3. The “culture” of today’s worker is different than it was a generation or two ago. I have to be careful here, because I’m not a trained sociologist, and I don’t have any reputable studies to prove or disprove my point. I’m not trying to suggest that everyone is a crook, or that there are no standards of ethical behavior in today’s workplace; indeed, we may have a situation where the “mean,” or “average,” human behavior has remained about the same, but the “standard deviation” has increased substantially. Whatever it is, we now have a work environment where companies routinely outsource jobs and terminate employees by the thousands; what impact is that likely to have on employee loyalty? We have a popular culture where convicted felons — including executives, politicians, and movie stars — serve a minimal prison sentence and then get signed up as a celebrity talk-show host; what impact is that likely to have?

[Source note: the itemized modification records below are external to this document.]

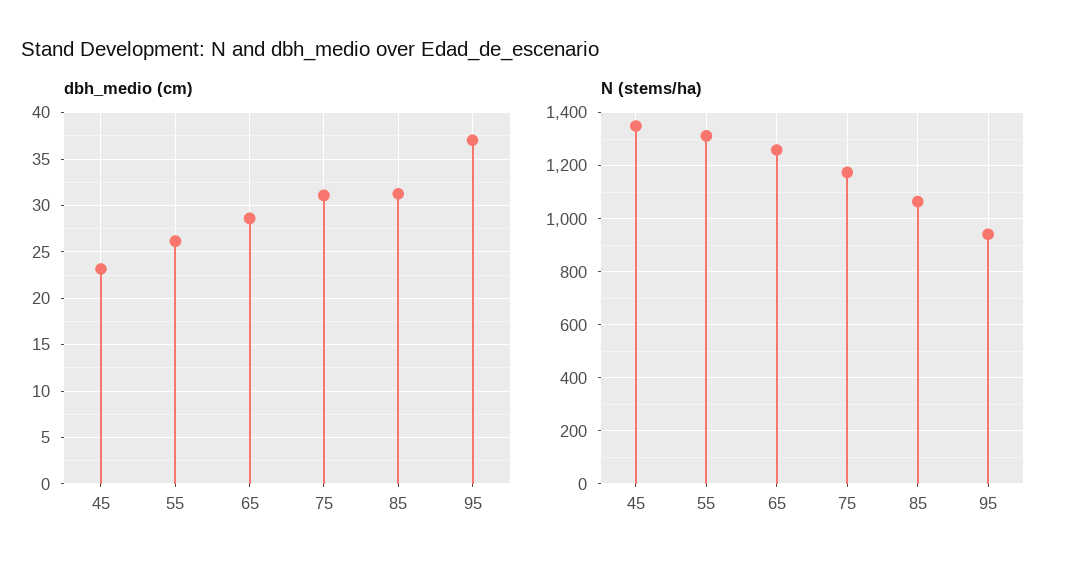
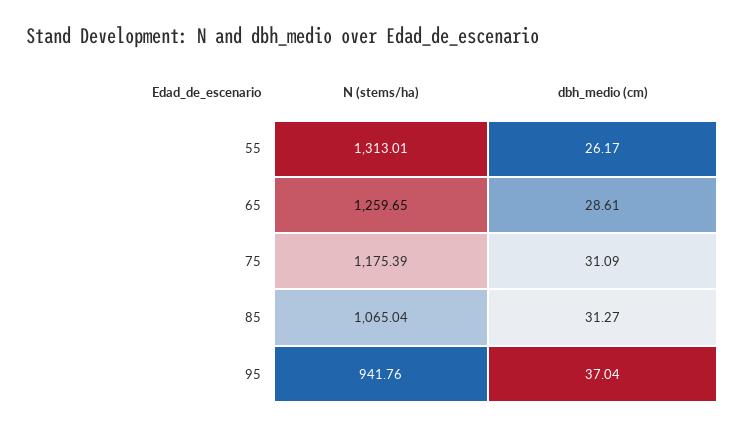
  {
    "dbh_medio (cm)": {
-     "45": 23,
      "55": 26.17,
      "65": 28.61,
      "75": 31.09,
      "85": 31.27,
      "95": 37.04
    },
    "N (stems/ha)": {
-     "45": 1350,
      "55": 1313.01,
      "65": 1259.65,
      "75": 1175.39,
      "85": 1065.04,
      "95": 941.76
    }
  }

And, at least in many of the “advanced” Western countries, we have a social culture where many young adults feel they are “entitled” to the benefits of large salaries and extravagant life-styles, even if those are not readily available through the normal patterns of hard work. The “Occupy Wall Street” protesters may not have articulated their message in quite this way, but if you’re one of the technology-equipped 99% working-class folks, and see your 1% boss making 100 times your own salary, one of your reactions may well be, “How come he/she makes so much, and I make so little? Maybe I can break a few rules, using the high-power computer gadgets they gave me, and scoop up a little of the corporate fortunes for myself.”

All in all, it’s enough to give anyone nightmares!